4. Third, given that the Claimant’s claim is that there was a one-off authorisation of credit to Merab, the proposed pleading does not contain sufficient particulars of how that alleged breach of contract or negligent act caused the loss alleged to have been suffered by the Claimant bearing in mind that Merab made subsequent payments to STL which together exceed SAR 1,718,750 and Merab’s indebtedness was owed to STL, not to the Claimant.

5. I reject the Defendant’s submission that the amended Merab Credit Claim fails sufficiently to plead the legal duty alleged to have been breached.

6. Despite the deficiencies identified in paragraphs (2), (3) and (4) above, I do not think the Claimant should here and now be shut out from pursuing the Merab Credit Claim.

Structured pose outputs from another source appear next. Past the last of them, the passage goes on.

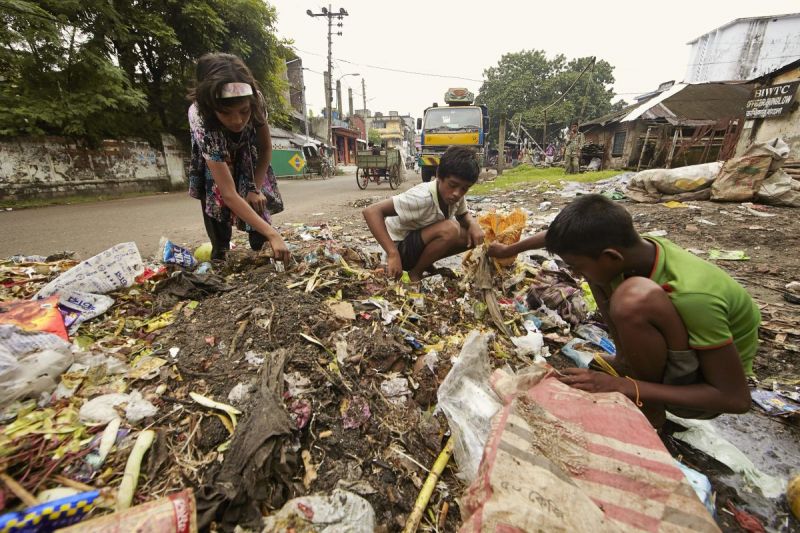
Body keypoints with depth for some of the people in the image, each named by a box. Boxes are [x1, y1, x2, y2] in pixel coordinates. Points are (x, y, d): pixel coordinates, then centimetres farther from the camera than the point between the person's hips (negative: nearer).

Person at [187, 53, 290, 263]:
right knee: (215, 196, -15)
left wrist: (256, 188, -24)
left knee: (256, 201, -13)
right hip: (210, 153, -1)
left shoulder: (255, 101, -37)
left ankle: (260, 246, 3)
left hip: (246, 150, 2)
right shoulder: (202, 121, -44)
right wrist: (272, 234, -55)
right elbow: (229, 195, -47)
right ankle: (219, 251, 2)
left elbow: (266, 147, -18)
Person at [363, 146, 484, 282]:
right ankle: (415, 272, -9)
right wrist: (393, 254, -43)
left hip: (423, 242, 8)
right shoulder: (422, 198, -32)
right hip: (400, 247, -7)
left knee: (472, 236, -7)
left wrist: (473, 224, -13)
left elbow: (464, 214, 11)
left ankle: (426, 263, 7)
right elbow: (371, 211, -37)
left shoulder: (456, 195, -10)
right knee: (450, 229, -29)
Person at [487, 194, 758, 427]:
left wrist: (624, 387, -32)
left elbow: (736, 398, -27)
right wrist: (508, 250, 11)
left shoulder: (692, 297, -37)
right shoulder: (623, 246, -19)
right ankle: (628, 359, 3)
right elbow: (563, 234, -1)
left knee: (634, 297, -37)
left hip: (703, 380, -6)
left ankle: (650, 410, -10)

Instead, I am persuaded that the Claimant should be given one last chance to produce an acceptable pleading that addresses the identified deficiencies.

7. The substitute claim should plead a “one-off” grant of credit to Merab and should not involve annexing copies of contractual documents to the Points of Claim. Instead, the contractual terms sought to be relied on should be simply be pleaded out as part of the substitute claim. The purpose of pleadings is to set out a party’s case in a free-standing document in clear concise language. As a general rule, this purpose is subverted if documents are annexed to the pleading and thus the annexing of documents to pleadings should only be adopted in exceptional cases where the claim or defence, as the case may be, involves a great many terms or conditions contained in particular documents. The present proceedings are not such an exceptional case.

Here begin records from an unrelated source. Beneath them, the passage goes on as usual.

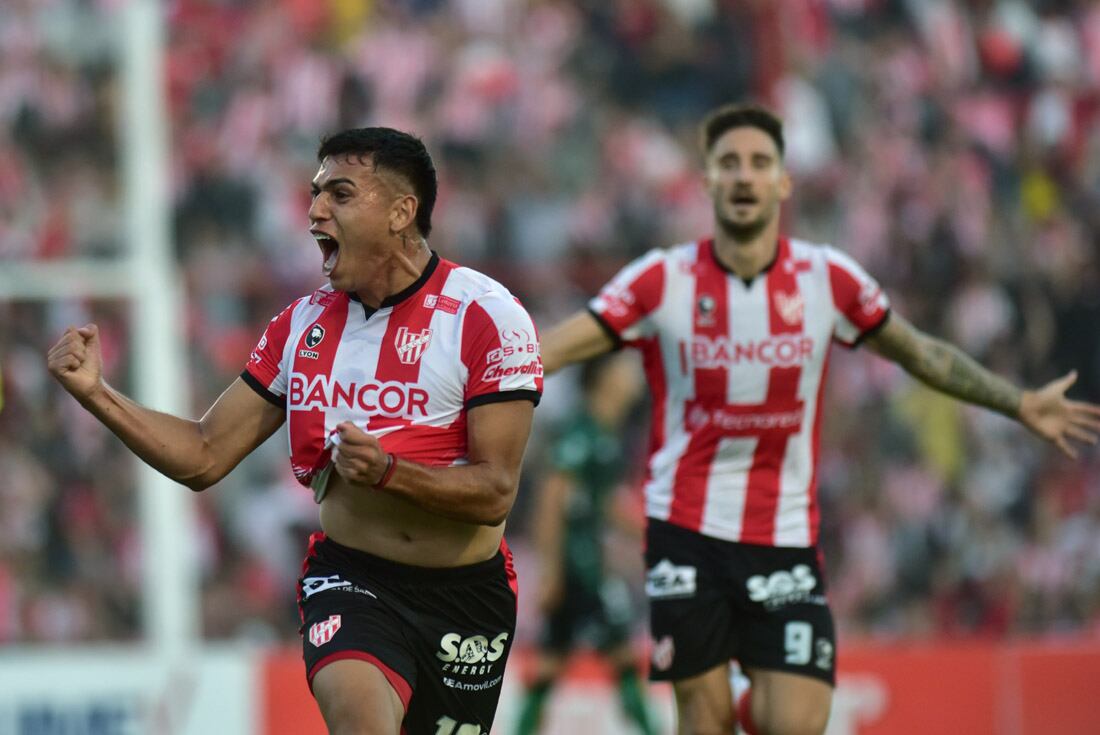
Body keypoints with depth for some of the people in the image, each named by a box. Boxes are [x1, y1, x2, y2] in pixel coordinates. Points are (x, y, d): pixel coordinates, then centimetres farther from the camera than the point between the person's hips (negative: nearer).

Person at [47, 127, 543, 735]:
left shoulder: (485, 315, -10)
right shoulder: (304, 323, 5)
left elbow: (496, 493, -14)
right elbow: (204, 457, 7)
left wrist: (386, 471, -29)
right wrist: (95, 393, -5)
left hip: (465, 595, -1)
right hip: (349, 577, 1)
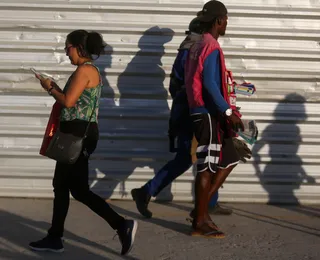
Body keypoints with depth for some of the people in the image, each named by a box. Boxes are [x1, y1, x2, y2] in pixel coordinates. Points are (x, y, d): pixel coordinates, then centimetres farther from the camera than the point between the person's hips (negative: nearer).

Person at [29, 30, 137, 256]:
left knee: (79, 190, -9)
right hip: (77, 134, 10)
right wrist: (55, 88, 12)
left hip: (79, 134, -10)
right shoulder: (89, 70, 18)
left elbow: (68, 102, -19)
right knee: (61, 185, 13)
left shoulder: (84, 70, -14)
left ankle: (122, 225, -9)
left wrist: (50, 88, -3)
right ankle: (54, 238, 19)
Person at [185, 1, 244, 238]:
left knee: (230, 160, 15)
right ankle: (200, 222, 2)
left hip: (206, 113, 10)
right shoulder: (212, 48, -13)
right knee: (207, 167, -5)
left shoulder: (198, 47, 17)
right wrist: (228, 111, -22)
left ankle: (202, 208, 14)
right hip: (209, 114, -10)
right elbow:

8. The substitute claim should therefore be a free-standing pleading entire in itself which the Claimant will not be permitted to construe by reference to some document separate from the pleading such as an affidavit intended to be deployed as an explanatory memorandum of the pleading.

9. For the sake of completeness, I deal with the following additional grounds advanced by the Defendant in support of the 26 March 2020 Application which I do not accept because they do not go to any insufficiency of pleading but involve questions of fact that can only resolved at trial.

(a) The Merab claim was not raised until February 2019, 10 months after the Defendant was dismissed, yet it is based on events occurring in 2015.

(b) The approval of the Merab transaction was not made under Clause 5.2 of the Credit Policy but under Clause 3 of Annex 3 to that policy.

(c) The Defendant was one of several senior officials of the Claimant who approved the sale of product to Merab, a long-standing customer of the Claimant’s subsidiary and the biggest single customer of the Claimant at the time.

(d) The terms of trading permitted to Merab in September 2015 and Merab’s continuing indebtedness to STL was known to the Claimant’s Chairman who by failing to object to the same is to be taken as having approved the said terms of trading.